Recognizing, the imperative for global solidarity and action and in an effort to prevent more Rwandas and Bosnias I joined other like-minded people across the globe through Global Action to Prevent War to push for the creation of a United Nations Emergency Peace Service (UNEPS) which was to serve as a rapid response force under the direct authority of the UN. The force was to consist of between 15,000 and 18,000 personnel and were to be a permanent, standing force pre-positioned at UNEPS-designated bases around the world. Despite our best lobbying efforts, no formal UNEPS arose as many nation-states continued to operate within the framework of the Treaty of Westphalia of 1648. As conflicts raged across the globe, as death and destitution became the norm from Mindanao to Darfur and Colombia, states stubbornly guarded their sovereignty whilst paying mere lip service to global solidarity. In an act reeking of selfishness, political elites recognized that in a rapidly globalizing world, insecurity anywhere threatens security everywhere; whilst at the same time refusing to surrender an iota of sovereignty to an international body to secure the very citizens they are legally obliged to protect.

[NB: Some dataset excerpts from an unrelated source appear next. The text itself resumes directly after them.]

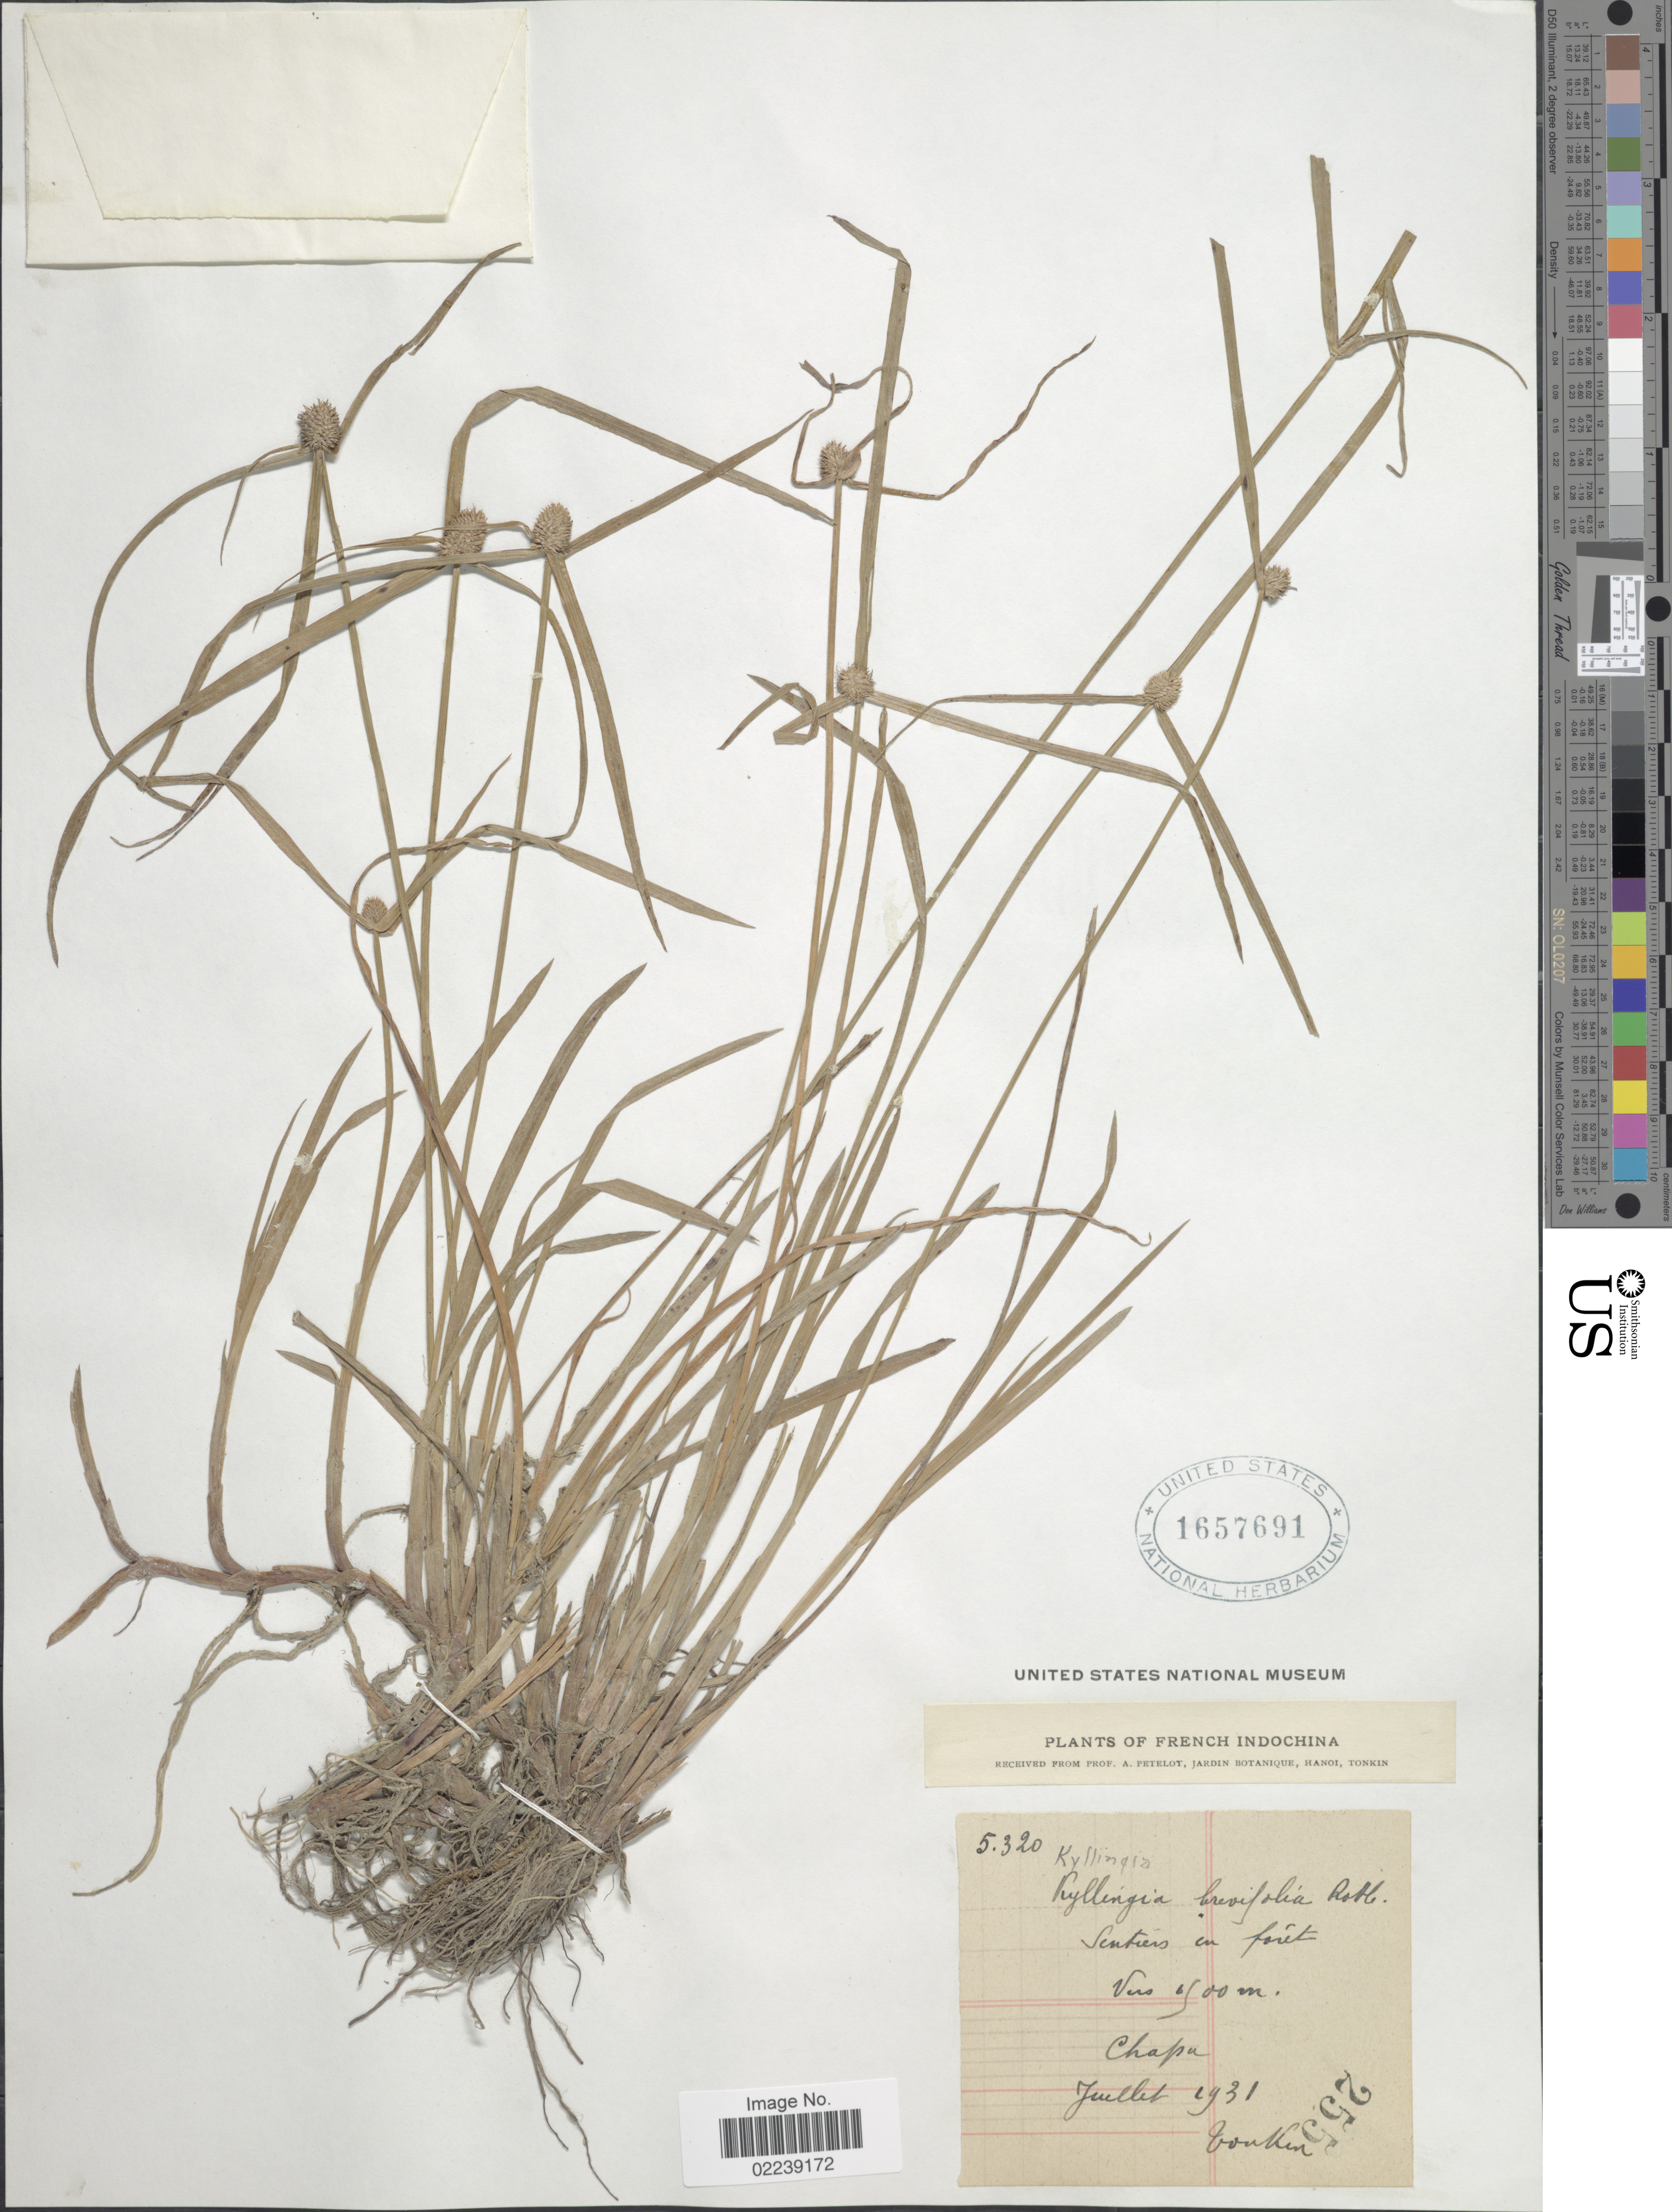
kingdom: Plantae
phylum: Tracheophyta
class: Liliopsida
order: Poales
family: Cyperaceae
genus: Cyperus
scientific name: Cyperus brevifolius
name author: (Rottb.) Hassk.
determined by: Strong, M. T., (US), Smithsonian Institution - National Museum of Natural History (UNITED STATES)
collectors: A. Petelot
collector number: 5320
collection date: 1931-07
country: Vietnam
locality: Tonkin. French Indochina, Chapa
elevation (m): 900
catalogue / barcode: US 1657691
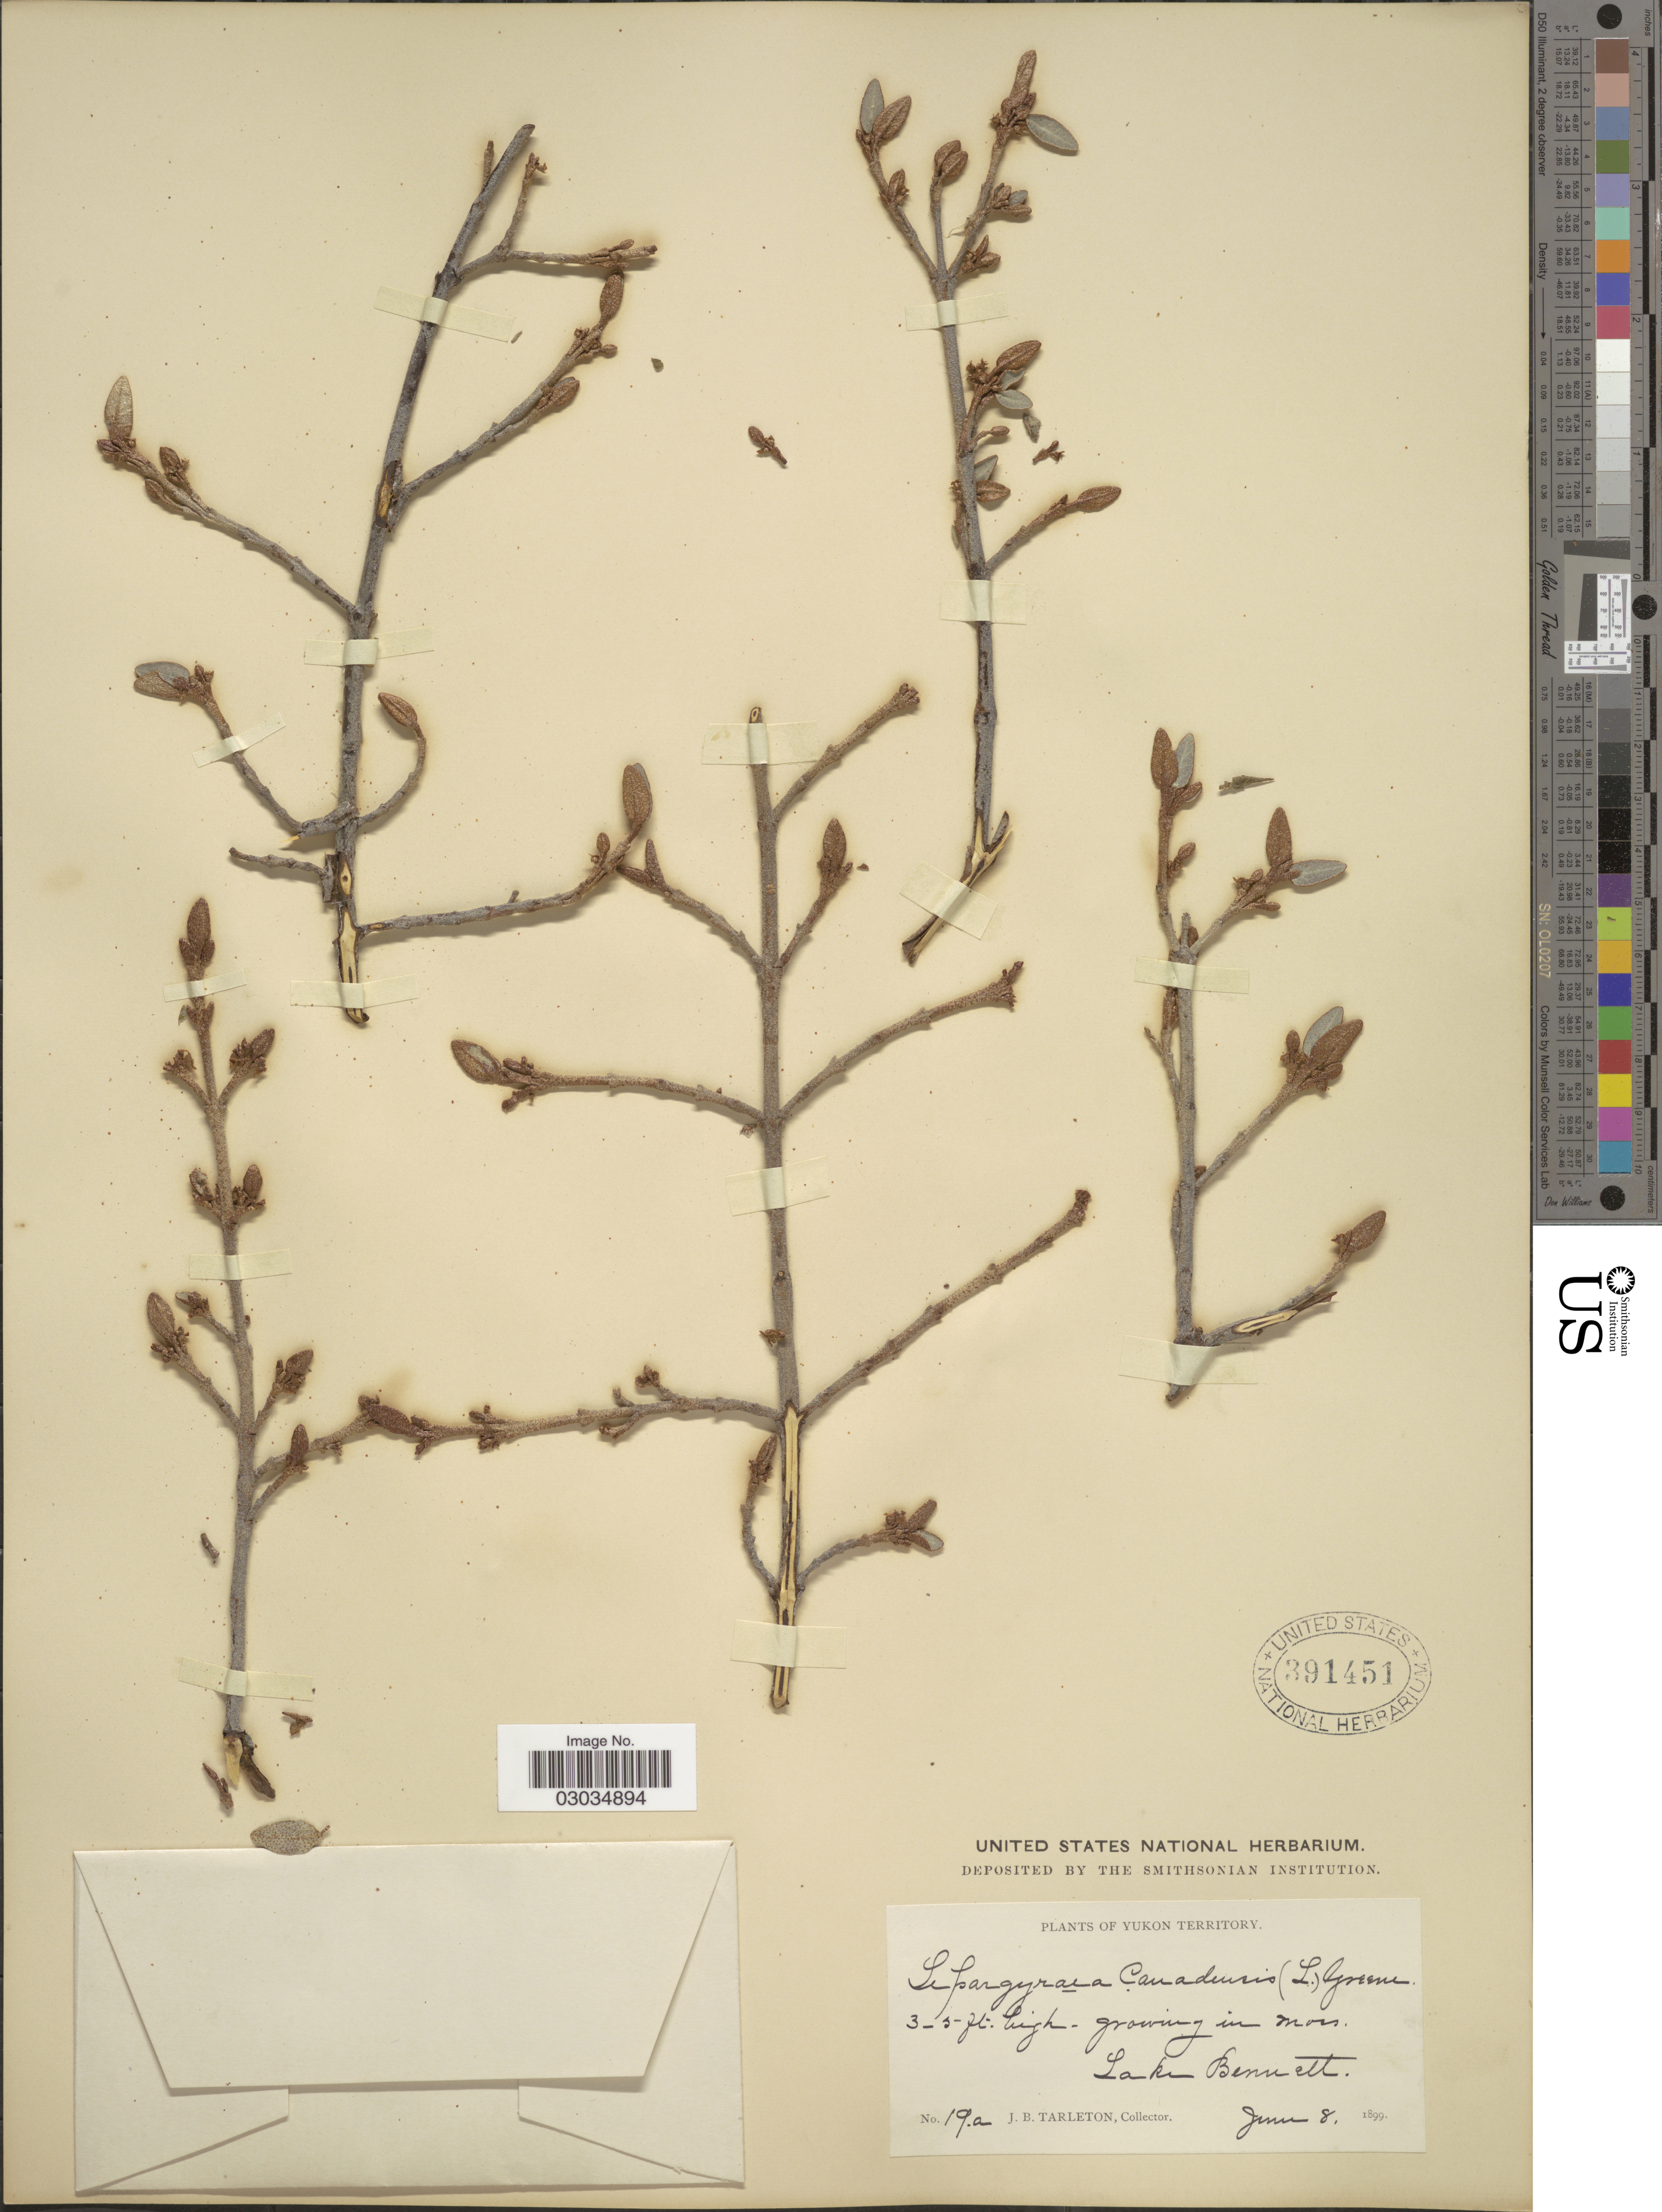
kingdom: Plantae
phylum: Tracheophyta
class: Magnoliopsida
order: Rosales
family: Elaeagnaceae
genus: Shepherdia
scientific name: Shepherdia canadensis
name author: (L.) Nutt.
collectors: J. Tarleton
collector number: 19a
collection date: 1899-06-08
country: Canada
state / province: Yukon Territory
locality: Lake Bennett.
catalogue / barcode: US 391451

Fast forward to 2020, with the Covid-19 virus having already infected 2.2 million people, and resulting in the deaths of almost 145,000 of the world’s citizens. Political elites continue to act as if national responses will turn the tide against a pandemic which shows no respect for sovereignty or national borders. The European Union’s shocking aloofness to Italy’s plight in the face of Covid-19 demonstrates that even at regional level such solidarity does not exist. Perhaps the most selfish display of this kind of “leadership” emanates from Trump’s America which saw him attack the World Health Organization and prepare to cut off funds to the organization at the very point when the WHO constitutes the only truly international body to coordinate responses to a global pandemic.

In facing an existential threat of this magnitude, now more than ever we need to surrender aspects of national sovereignty and embrace global solidarity. This would mean strengthening the authority and capabilities of the WHO. It would mean compiling a global roster of health professionals. It would mean truly global efforts at finding a vaccine. And it would mean global production of everything from masks and face shields to ventilators. Only global solidarity can see us through this crisis.

As the pandemic moves to African shores, such solidarity would mean strengthening regional structures such as the Southern African Development Community (SADC) and our continental body – the African Union. It would mean accepting and taking our lead from the WHO. And it would mean bringing on board expertise from non-state actors like Doctors without Borders, the Bill and Melinda Gates Foundation and the International Red Cross and Red Crescent. It would mean embracing the true spirit of Ubuntu.